Chaque jour, plus de 100’000 travailleurs frontaliers franchissent la frontière pour venir travailler à Genève. Personne ne conteste que beaucoup d’entre eux contribuent à l’économie locale et occupent des postes utiles au bon fonctionnement de nombreuses entreprises. Cependant, il est également important de reconnaître que cette situation a des conséquences directes pour les résidents genevois.
Depuis plusieurs années, de nombreux habitants ont le sentiment que la concurrence sur le marché de l’emploi s’intensifie. Dans certains secteurs, des entreprises privilégient le recrutement de personnel frontalier, souvent parce qu’il accepte des conditions salariales plus basses que celles nécessaires pour vivre correctement à Genève. Pendant ce temps, des résidents peinent à retrouver un emploi ou voient leurs perspectives professionnelles diminuer.
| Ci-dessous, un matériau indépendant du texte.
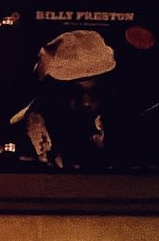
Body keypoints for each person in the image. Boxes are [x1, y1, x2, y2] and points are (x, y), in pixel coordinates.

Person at [8, 29, 117, 170]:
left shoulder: (118, 128)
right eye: (72, 92)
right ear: (50, 92)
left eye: (96, 92)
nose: (85, 103)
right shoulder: (20, 136)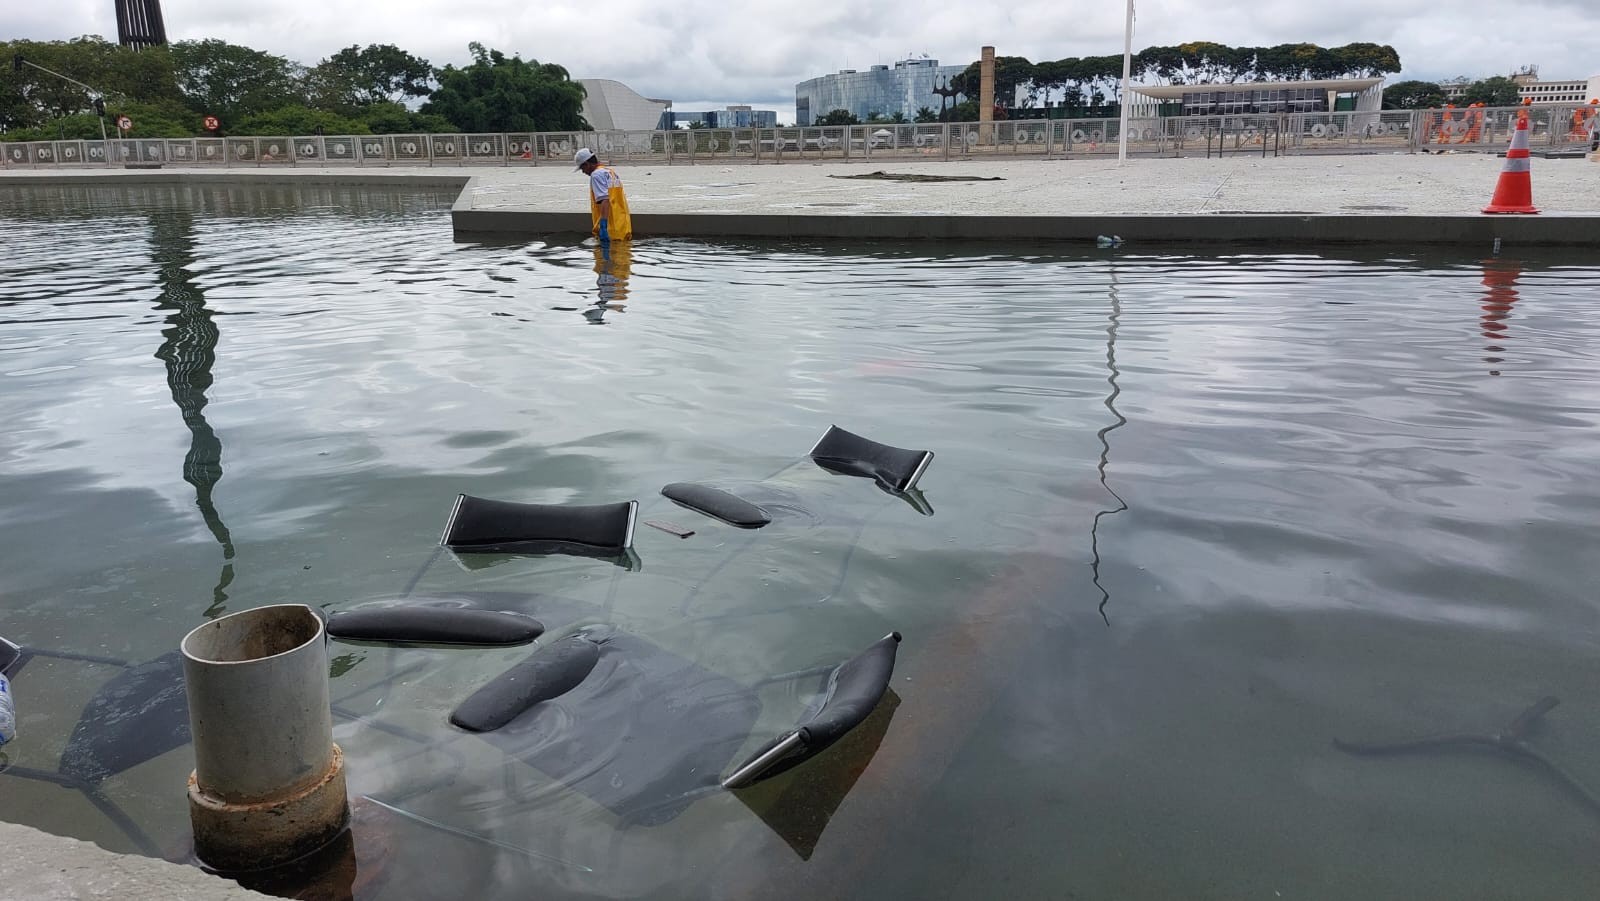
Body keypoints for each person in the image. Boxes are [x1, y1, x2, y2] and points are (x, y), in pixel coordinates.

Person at [574, 147, 632, 244]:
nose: (583, 172)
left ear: (587, 164)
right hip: (622, 227)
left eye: (582, 168)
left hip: (610, 230)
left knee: (605, 257)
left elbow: (605, 199)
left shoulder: (596, 175)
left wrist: (603, 226)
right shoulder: (610, 172)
Face à cette réalité, pourquoi ne pas instaurer une taxe de solidarité frontalière ? Le principe serait simple : demander une contribution modérée aux travailleurs frontaliers afin de financer des mesures destinées à soutenir les résidents locaux.
Les fonds récoltés pourraient être utilisés pour financer la formation professionnelle, encourager l’apprentissage, soutenir les demandeurs d’emploi genevois, améliorer les infrastructures routières et les transports publics, ou encore aider les communes qui doivent faire face à une forte augmentation du trafic pendulaire.
Cette proposition ne vise pas à opposer les frontaliers aux résidents. Elle cherche au contraire à rétablir un certain équilibre. Lorsqu’un système profite à une partie de la population, il est légitime que celle-ci participe également à l’effort collectif permettant de réduire les effets négatifs de cette situation.
La solidarité ne doit pas être à sens unique. Les Genevois financent déjà une grande partie des infrastructures et des services publics utilisés quotidiennement. Une contribution de solidarité permettrait de partager plus équitablement les charges et de renforcer le soutien aux habitants qui vivent, consomment et paient leurs impôts dans le canton.
Et vous, qu’en pensez-vous ? Le débat mérite d’être ouvert.